Rewrite every line of the entries below as a JSON list of strings, one string per line, leaving out any blank lines.
::: Data entries
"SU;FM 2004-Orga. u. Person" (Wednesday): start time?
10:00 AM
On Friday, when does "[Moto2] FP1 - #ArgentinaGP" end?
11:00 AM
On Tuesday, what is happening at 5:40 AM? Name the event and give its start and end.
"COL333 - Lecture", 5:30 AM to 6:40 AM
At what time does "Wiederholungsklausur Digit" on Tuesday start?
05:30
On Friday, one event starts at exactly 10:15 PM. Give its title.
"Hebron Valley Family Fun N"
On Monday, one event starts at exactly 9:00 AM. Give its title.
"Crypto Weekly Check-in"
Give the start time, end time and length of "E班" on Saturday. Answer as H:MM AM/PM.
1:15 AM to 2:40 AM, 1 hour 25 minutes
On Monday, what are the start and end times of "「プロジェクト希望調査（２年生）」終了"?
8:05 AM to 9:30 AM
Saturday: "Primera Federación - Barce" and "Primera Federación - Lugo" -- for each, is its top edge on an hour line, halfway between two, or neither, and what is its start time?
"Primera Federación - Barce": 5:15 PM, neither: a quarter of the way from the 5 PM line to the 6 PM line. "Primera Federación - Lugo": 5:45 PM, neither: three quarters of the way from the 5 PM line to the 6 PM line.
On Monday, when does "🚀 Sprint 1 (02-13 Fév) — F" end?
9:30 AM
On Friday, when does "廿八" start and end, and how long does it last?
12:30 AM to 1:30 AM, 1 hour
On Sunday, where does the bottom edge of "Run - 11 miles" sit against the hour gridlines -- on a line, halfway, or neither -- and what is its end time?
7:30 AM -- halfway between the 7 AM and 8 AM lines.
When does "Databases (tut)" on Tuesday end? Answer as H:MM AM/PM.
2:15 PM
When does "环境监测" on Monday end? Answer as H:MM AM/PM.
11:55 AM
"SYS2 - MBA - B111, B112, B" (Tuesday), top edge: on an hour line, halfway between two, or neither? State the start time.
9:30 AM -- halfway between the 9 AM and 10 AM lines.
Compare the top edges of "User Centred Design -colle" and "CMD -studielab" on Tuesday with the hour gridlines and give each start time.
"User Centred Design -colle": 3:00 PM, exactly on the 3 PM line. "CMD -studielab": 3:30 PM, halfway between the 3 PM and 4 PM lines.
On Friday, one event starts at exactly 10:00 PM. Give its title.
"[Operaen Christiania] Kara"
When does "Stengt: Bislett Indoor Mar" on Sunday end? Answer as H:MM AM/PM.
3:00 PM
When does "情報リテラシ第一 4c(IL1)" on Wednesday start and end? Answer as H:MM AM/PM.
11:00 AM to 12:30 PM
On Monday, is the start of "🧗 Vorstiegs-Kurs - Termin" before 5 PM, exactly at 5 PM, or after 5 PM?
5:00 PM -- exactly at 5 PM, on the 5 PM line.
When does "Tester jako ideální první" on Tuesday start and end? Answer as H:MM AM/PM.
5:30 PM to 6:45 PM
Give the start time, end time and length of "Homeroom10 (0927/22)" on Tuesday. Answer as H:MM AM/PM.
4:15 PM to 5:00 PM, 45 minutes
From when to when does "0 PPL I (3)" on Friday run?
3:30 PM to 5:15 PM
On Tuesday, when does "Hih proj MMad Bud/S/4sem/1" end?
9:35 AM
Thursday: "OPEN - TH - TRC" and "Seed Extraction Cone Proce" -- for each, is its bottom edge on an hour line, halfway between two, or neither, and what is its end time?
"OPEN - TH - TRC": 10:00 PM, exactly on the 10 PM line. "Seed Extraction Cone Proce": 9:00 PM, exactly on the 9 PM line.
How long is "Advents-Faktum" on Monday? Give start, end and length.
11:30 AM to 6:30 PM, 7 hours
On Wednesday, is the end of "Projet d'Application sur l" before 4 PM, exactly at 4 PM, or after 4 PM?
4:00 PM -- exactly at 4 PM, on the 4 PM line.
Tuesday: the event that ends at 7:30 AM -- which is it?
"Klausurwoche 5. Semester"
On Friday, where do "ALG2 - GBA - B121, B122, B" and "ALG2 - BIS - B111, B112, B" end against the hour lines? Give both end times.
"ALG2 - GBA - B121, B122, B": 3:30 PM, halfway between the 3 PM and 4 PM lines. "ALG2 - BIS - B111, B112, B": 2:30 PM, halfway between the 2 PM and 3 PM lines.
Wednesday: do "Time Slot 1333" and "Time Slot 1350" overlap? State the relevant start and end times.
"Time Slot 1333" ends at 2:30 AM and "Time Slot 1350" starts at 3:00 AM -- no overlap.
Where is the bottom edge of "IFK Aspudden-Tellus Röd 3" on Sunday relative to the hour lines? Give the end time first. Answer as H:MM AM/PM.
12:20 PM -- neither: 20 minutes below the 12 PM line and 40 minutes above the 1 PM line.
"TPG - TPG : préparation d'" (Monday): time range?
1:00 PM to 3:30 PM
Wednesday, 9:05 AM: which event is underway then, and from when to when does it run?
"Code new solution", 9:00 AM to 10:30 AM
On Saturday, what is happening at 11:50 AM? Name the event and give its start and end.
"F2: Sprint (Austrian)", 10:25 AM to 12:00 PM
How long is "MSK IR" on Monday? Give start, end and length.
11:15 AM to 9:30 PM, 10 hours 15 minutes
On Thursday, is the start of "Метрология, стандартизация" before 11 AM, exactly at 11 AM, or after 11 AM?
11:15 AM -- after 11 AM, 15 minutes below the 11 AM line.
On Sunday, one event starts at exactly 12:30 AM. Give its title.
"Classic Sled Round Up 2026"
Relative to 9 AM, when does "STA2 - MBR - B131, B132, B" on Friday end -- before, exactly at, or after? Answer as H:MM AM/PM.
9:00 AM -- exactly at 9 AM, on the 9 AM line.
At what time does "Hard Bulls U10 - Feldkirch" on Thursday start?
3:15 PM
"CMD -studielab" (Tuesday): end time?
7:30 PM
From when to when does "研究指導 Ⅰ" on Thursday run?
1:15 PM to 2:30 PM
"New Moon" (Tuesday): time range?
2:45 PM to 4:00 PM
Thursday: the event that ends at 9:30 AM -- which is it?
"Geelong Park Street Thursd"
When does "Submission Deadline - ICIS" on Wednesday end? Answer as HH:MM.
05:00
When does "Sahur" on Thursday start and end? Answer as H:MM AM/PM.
::::::
▸ Result
[
  "\"SU;FM 2004-Orga. u. Person\" (Wednesday): start time?",
  "10:00 AM",
  "On Friday, when does \"[Moto2] FP1 - #ArgentinaGP\" end?",
  "11:00 AM",
  "On Tuesday, what is happening at 5:40 AM? Name the event and give its start and end.",
  "\"COL333 - Lecture\", 5:30 AM to 6:40 AM",
  "At what time does \"Wiederholungsklausur Digit\" on Tuesday start?",
  "05:30",
  "On Friday, one event starts at exactly 10:15 PM. Give its title.",
  "\"Hebron Valley Family Fun N\"",
  "On Monday, one event starts at exactly 9:00 AM. Give its title.",
  "\"Crypto Weekly Check-in\"",
  "Give the start time, end time and length of \"E班\" on Saturday. Answer as H:MM AM/PM.",
  "1:15 AM to 2:40 AM, 1 hour 25 minutes",
  "On Monday, what are the start and end times of \"「プロジェクト希望調査（２年生）」終了\"?",
  "8:05 AM to 9:30 AM",
  "Saturday: \"Primera Federación - Barce\" and \"Primera Federación - Lugo\" -- for each, is its top edge on an hour line, halfway between two, or neither, and what is its start time?",
  "\"Primera Federación - Barce\": 5:15 PM, neither: a quarter of the way from the 5 PM line to the 6 PM line. \"Primera Federación - Lugo\": 5:45 PM, neither: three quarters of the way from the 5 PM line to the 6 PM line.",
  "On Monday, when does \"🚀 Sprint 1 (02-13 Fév) — F\" end?",
  "9:30 AM",
  "On Friday, when does \"廿八\" start and end, and how long does it last?",
  "12:30 AM to 1:30 AM, 1 hour",
  "On Sunday, where does the bottom edge of \"Run - 11 miles\" sit against the hour gridlines -- on a line, halfway, or neither -- and what is its end time?",
  "7:30 AM -- halfway between the 7 AM and 8 AM lines.",
  "When does \"Databases (tut)\" on Tuesday end? Answer as H:MM AM/PM.",
  "2:15 PM",
  "When does \"环境监测\" on Monday end? Answer as H:MM AM/PM.",
  "11:55 AM",
  "\"SYS2 - MBA - B111, B112, B\" (Tuesday), top edge: on an hour line, halfway between two, or neither? State the start time.",
  "9:30 AM -- halfway between the 9 AM and 10 AM lines.",
  "Compare the top edges of \"User Centred Design -colle\" and \"CMD -studielab\" on Tuesday with the hour gridlines and give each start time.",
  "\"User Centred Design -colle\": 3:00 PM, exactly on the 3 PM line. \"CMD -studielab\": 3:30 PM, halfway between the 3 PM and 4 PM lines.",
  "On Friday, one event starts at exactly 10:00 PM. Give its title.",
  "\"[Operaen Christiania] Kara\"",
  "When does \"Stengt: Bislett Indoor Mar\" on Sunday end? Answer as H:MM AM/PM.",
  "3:00 PM",
  "When does \"情報リテラシ第一 4c(IL1)\" on Wednesday start and end? Answer as H:MM AM/PM.",
  "11:00 AM to 12:30 PM",
  "On Monday, is the start of \"🧗 Vorstiegs-Kurs - Termin\" before 5 PM, exactly at 5 PM, or after 5 PM?",
  "5:00 PM -- exactly at 5 PM, on the 5 PM line.",
  "When does \"Tester jako ideální první\" on Tuesday start and end? Answer as H:MM AM/PM.",
  "5:30 PM to 6:45 PM",
  "Give the start time, end time and length of \"Homeroom10 (0927/22)\" on Tuesday. Answer as H:MM AM/PM.",
  "4:15 PM to 5:00 PM, 45 minutes",
  "From when to when does \"0 PPL I (3)\" on Friday run?",
  "3:30 PM to 5:15 PM",
  "On Tuesday, when does \"Hih proj MMad Bud/S/4sem/1\" end?",
  "9:35 AM",
  "Thursday: \"OPEN - TH - TRC\" and \"Seed Extraction Cone Proce\" -- for each, is its bottom edge on an hour line, halfway between two, or neither, and what is its end time?",
  "\"OPEN - TH - TRC\": 10:00 PM, exactly on the 10 PM line. \"Seed Extraction Cone Proce\": 9:00 PM, exactly on the 9 PM line.",
  "How long is \"Advents-Faktum\" on Monday? Give start, end and length.",
  "11:30 AM to 6:30 PM, 7 hours",
  "On Wednesday, is the end of \"Projet d'Application sur l\" before 4 PM, exactly at 4 PM, or after 4 PM?",
  "4:00 PM -- exactly at 4 PM, on the 4 PM line.",
  "Tuesday: the event that ends at 7:30 AM -- which is it?",
  "\"Klausurwoche 5. Semester\"",
  "On Friday, where do \"ALG2 - GBA - B121, B122, B\" and \"ALG2 - BIS - B111, B112, B\" end against the hour lines? Give both end times.",
  "\"ALG2 - GBA - B121, B122, B\": 3:30 PM, halfway between the 3 PM and 4 PM lines. \"ALG2 - BIS - B111, B112, B\": 2:30 PM, halfway between the 2 PM and 3 PM lines.",
  "Wednesday: do \"Time Slot 1333\" and \"Time Slot 1350\" overlap? State the relevant start and end times.",
  "\"Time Slot 1333\" ends at 2:30 AM and \"Time Slot 1350\" starts at 3:00 AM -- no overlap.",
  "Where is the bottom edge of \"IFK Aspudden-Tellus Röd 3\" on Sunday relative to the hour lines? Give the end time first. Answer as H:MM AM/PM.",
  "12:20 PM -- neither: 20 minutes below the 12 PM line and 40 minutes above the 1 PM line.",
  "\"TPG - TPG : préparation d'\" (Monday): time range?",
  "1:00 PM to 3:30 PM",
  "Wednesday, 9:05 AM: which event is underway then, and from when to when does it run?",
  "\"Code new solution\", 9:00 AM to 10:30 AM",
  "On Saturday, what is happening at 11:50 AM? Name the event and give its start and end.",
  "\"F2: Sprint (Austrian)\", 10:25 AM to 12:00 PM",
  "How long is \"MSK IR\" on Monday? Give start, end and length.",
  "11:15 AM to 9:30 PM, 10 hours 15 minutes",
  "On Thursday, is the start of \"Метрология, стандартизация\" before 11 AM, exactly at 11 AM, or after 11 AM?",
  "11:15 AM -- after 11 AM, 15 minutes below the 11 AM line.",
  "On Sunday, one event starts at exactly 12:30 AM. Give its title.",
  "\"Classic Sled Round Up 2026\"",
  "Relative to 9 AM, when does \"STA2 - MBR - B131, B132, B\" on Friday end -- before, exactly at, or after? Answer as H:MM AM/PM.",
  "9:00 AM -- exactly at 9 AM, on the 9 AM line.",
  "At what time does \"Hard Bulls U10 - Feldkirch\" on Thursday start?",
  "3:15 PM",
  "\"CMD -studielab\" (Tuesday): end time?",
  "7:30 PM",
  "From when to when does \"研究指導 Ⅰ\" on Thursday run?",
  "1:15 PM to 2:30 PM",
  "\"New Moon\" (Tuesday): time range?",
  "2:45 PM to 4:00 PM",
  "Thursday: the event that ends at 9:30 AM -- which is it?",
  "\"Geelong Park Street Thursd\"",
  "When does \"Submission Deadline - ICIS\" on Wednesday end? Answer as HH:MM.",
  "05:00",
  "When does \"Sahur\" on Thursday start and end? Answer as H:MM AM/PM."
]